Vol 6, Num 22 :: 2007.11.30 — 2007.12.14
The pacing is excruciatingly slow. The time-lapse photographer displays an obsession with the sky. A main character is filmed playing “Für Elise” in its entirety, followed by a good portion of Beethoven’s “Moonlight Sonata.” And perhaps a third of the film consists of minimal, continuous shots following students as they walk down hallways or perform mundane tasks. Some critics reviled Gus Van Sant for such seemingly detached treatment of a subject as emotional as a school shooting, but given the potential for overly sentimental schlock in the wake of tragedy, Elephant may be just right the way it is.
Released in 2003, Elephant was originally intended as a television film about the 1999 massacre at Columbine High School, but was transformed later into a fictional account. Given its proximity to the events at Columbine, the film, though fictional, was still about Columbine. Watching it in 2007, however, it’s also about Virginia Tech and Red Lake and Buell Elementary and too many others.

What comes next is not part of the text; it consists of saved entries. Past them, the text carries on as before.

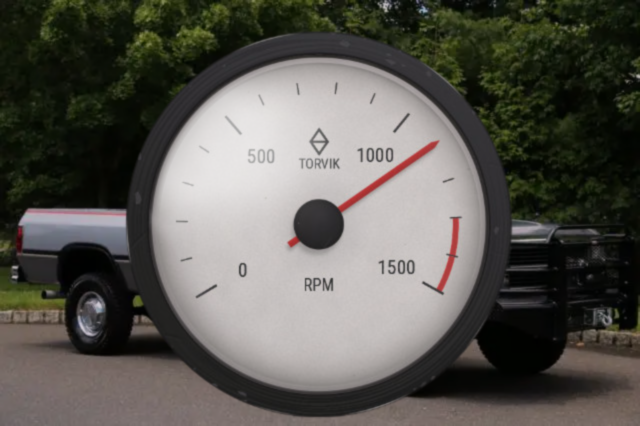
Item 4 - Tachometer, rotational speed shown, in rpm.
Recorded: 1100 rpm
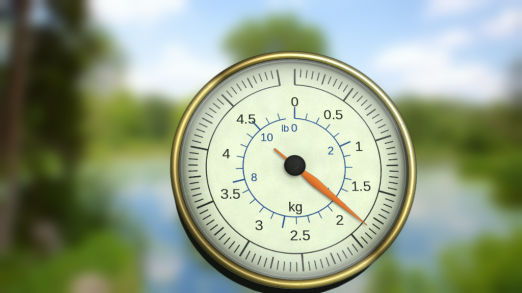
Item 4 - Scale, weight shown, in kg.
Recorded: 1.85 kg
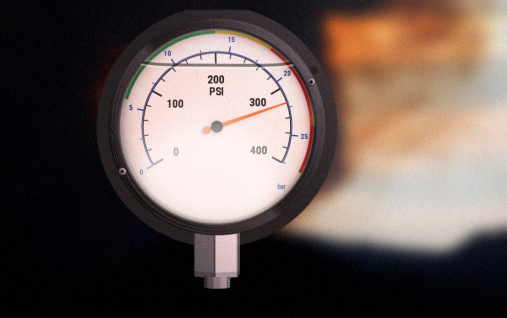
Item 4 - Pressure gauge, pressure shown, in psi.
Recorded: 320 psi
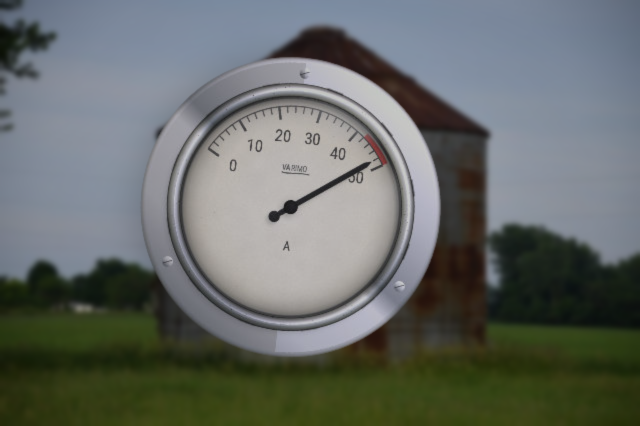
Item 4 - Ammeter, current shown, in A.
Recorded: 48 A
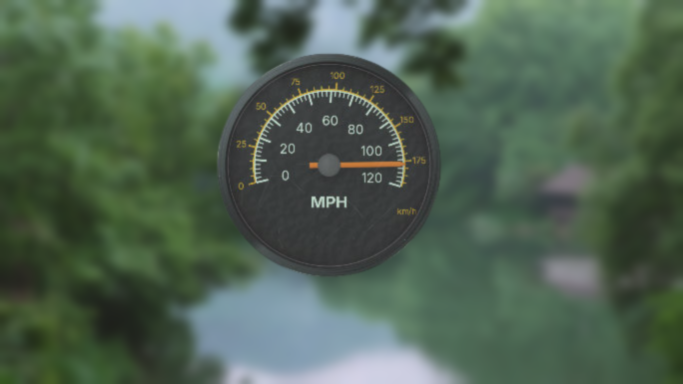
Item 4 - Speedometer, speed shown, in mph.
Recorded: 110 mph
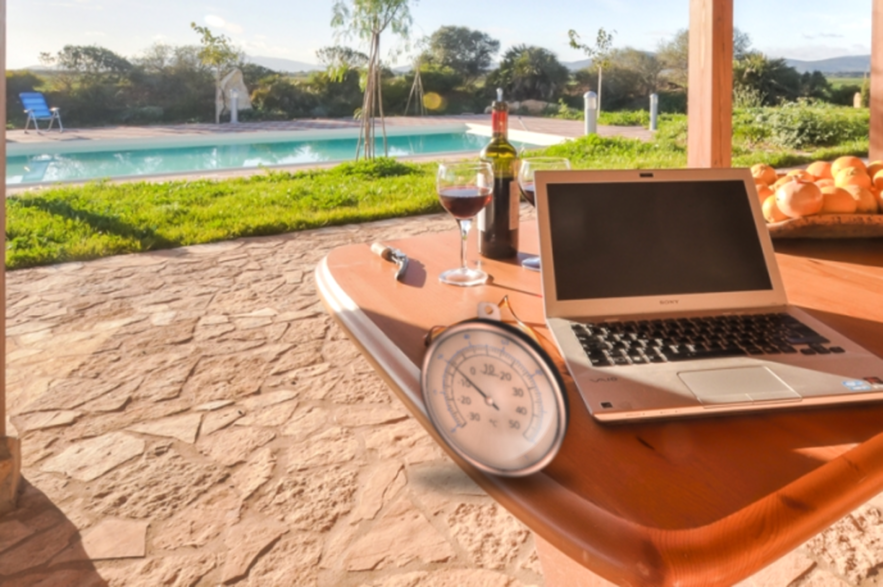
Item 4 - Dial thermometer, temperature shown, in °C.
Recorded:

In Elephant, Van Sant follows a series of characters through an ostensibly normal day as they get sent to the principal’s office, negotiate relationships, eat lunch, participate in discussion, shelve books in the library and develop photos. Early intimations of impending violence, however, disturb the viewer’s potential boredom and nostalgia. As the story line skips back in time over and over again, the questions form a constant backdrop for the ordinary: when will it happen? Who’s going to die?

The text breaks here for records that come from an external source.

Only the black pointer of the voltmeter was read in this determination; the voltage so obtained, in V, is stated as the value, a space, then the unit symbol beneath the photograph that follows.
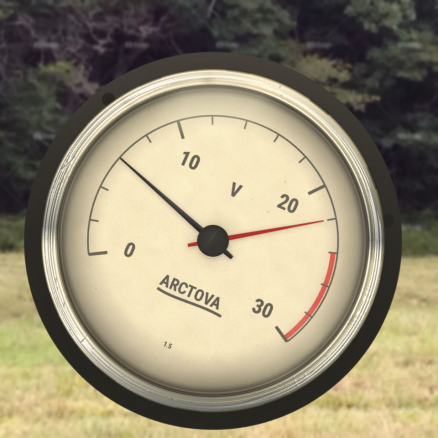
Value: 6 V
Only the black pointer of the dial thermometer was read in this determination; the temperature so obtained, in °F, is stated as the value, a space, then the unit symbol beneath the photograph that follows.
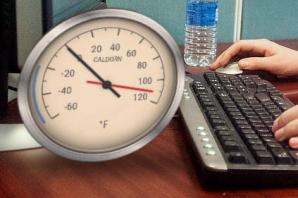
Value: 0 °F
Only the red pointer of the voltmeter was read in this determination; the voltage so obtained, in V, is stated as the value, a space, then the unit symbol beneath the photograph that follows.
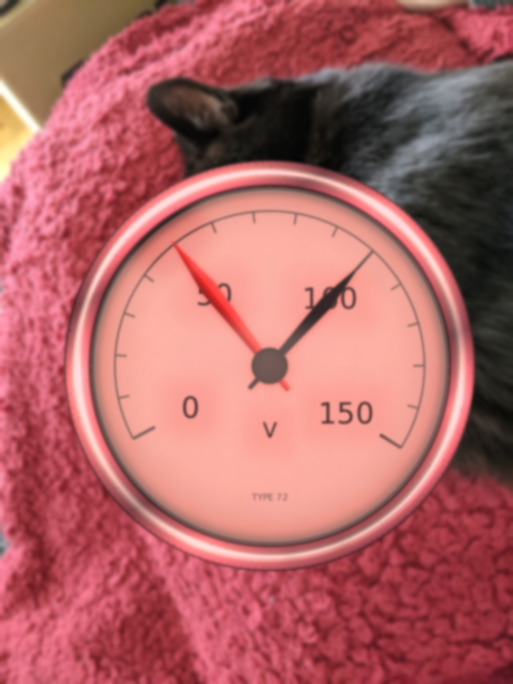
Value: 50 V
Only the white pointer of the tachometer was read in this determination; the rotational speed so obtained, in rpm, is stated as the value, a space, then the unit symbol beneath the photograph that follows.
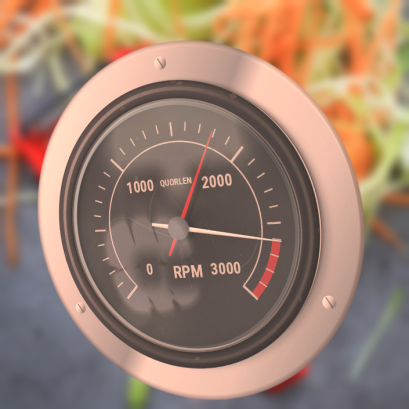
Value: 2600 rpm
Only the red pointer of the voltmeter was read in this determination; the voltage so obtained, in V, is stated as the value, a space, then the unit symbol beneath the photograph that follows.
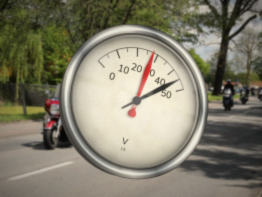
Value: 27.5 V
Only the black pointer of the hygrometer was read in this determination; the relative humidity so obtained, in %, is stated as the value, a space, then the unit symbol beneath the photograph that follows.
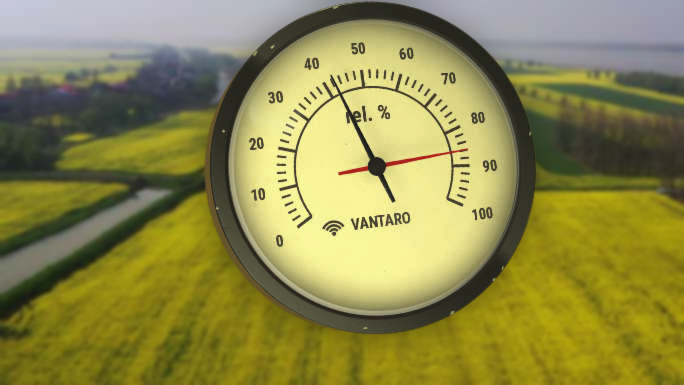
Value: 42 %
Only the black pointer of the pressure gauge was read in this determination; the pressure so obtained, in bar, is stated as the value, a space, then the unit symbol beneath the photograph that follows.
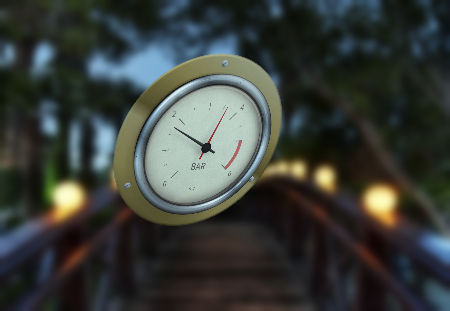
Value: 1.75 bar
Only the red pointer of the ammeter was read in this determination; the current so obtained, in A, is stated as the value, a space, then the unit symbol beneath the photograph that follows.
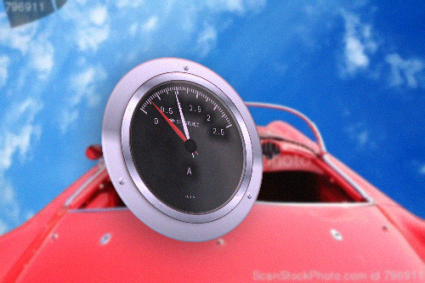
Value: 0.25 A
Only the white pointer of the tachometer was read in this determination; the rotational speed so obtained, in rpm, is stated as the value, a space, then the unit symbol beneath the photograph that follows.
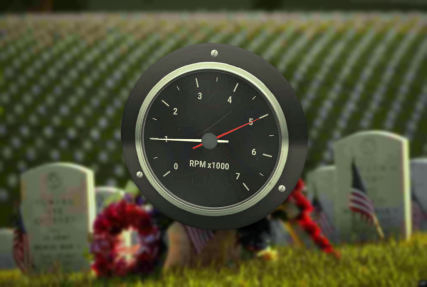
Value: 1000 rpm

Van Sant is simultaneously despairing and hopeful about his characters and, by direct association, teenagers in general. Though they’re depicted at times as being mean, vain and ultimately murderous, they’re also variously shy, intelligent, thoughtful, brave, curious, creative and kind. Minimal dialogue and action seems to result in occasional pigeonholing (the “jock” and the “nerd”, for example), but a generous interpretation might allow that the director is taking viewers on a tour of what is easily perceived from the outside, rather than creating a probing character study of internal motivation and memory. He’s showing, not telling, and from the outside, many high school students appear to fall into neat categories, even to each other. But Van Sant hints at more by alluding to the students’ very real power—power to kill, make babies, save lives, parent their parents and create art.

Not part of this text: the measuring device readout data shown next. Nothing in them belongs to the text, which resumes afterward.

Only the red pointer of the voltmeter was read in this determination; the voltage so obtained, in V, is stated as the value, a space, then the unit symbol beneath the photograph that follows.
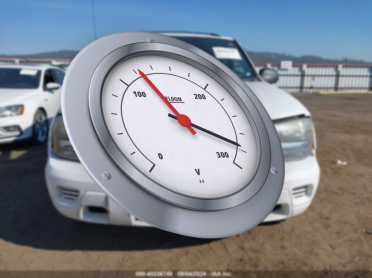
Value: 120 V
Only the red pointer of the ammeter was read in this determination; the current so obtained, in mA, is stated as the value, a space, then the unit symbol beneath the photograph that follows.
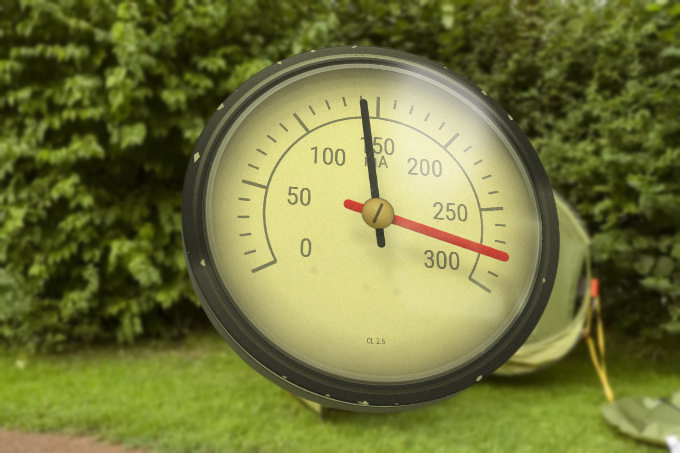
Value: 280 mA
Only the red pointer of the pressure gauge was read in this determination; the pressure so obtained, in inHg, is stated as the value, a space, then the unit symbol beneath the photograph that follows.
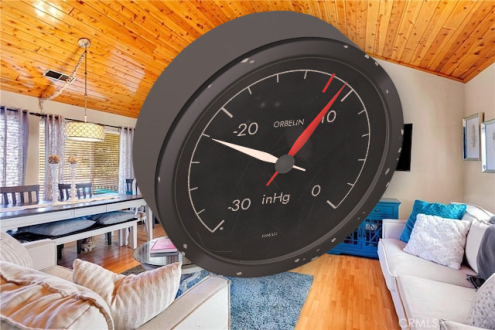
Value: -11 inHg
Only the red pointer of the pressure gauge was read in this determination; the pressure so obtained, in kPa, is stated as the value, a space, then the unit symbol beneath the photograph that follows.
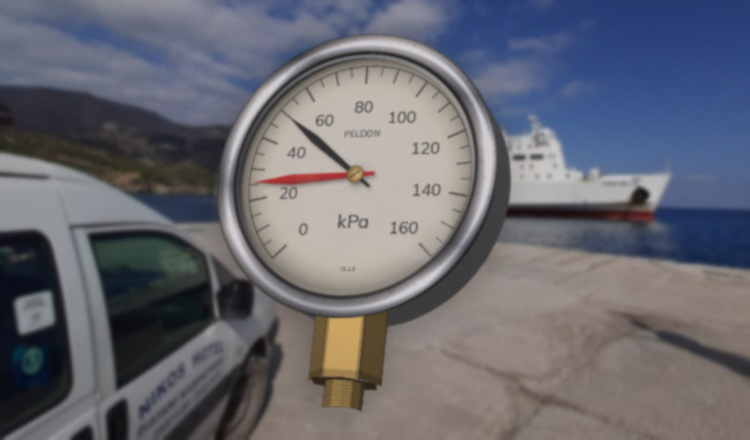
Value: 25 kPa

One might conjecture from the film’s marketing poster that Elephant is ultimately about John, a student forced to become an adult too soon who lies to the principal to cover up his father’s alcoholism. Seeking out what he thinks is an abandoned room to cry in, he receives a genuinely tender, comforting kiss from a female classmate. John, in fact, is shown to have some of the same resources and reasons for violence as the eventual shooters—namely, access to firearms and being deeply misunderstood by the administration—but he taps into additional resources that drive him to save people, rather than murder them: community, a sense of humor, and a general delight in the world.
Van Sant’s film, though not very gory, is not easy to watch, nor does it offer cheap hope by neatly tying off all of its story lines. There are no suicides. There are no rescue teams. There are no police. There are no saviors but the students themselves—students who are also the killers. As we should be in the face of such callous violence, viewers are intentionally left cold and confused, yet with the spark of deeply tender moments still aglow. Such moments are literally touching; as one student gently helps another exit a blood-soaked classroom through a window, we understand Van Sant’s thesis that death will not get the final word. There is a hope no bullet can destroy, but one must look very closely to see it.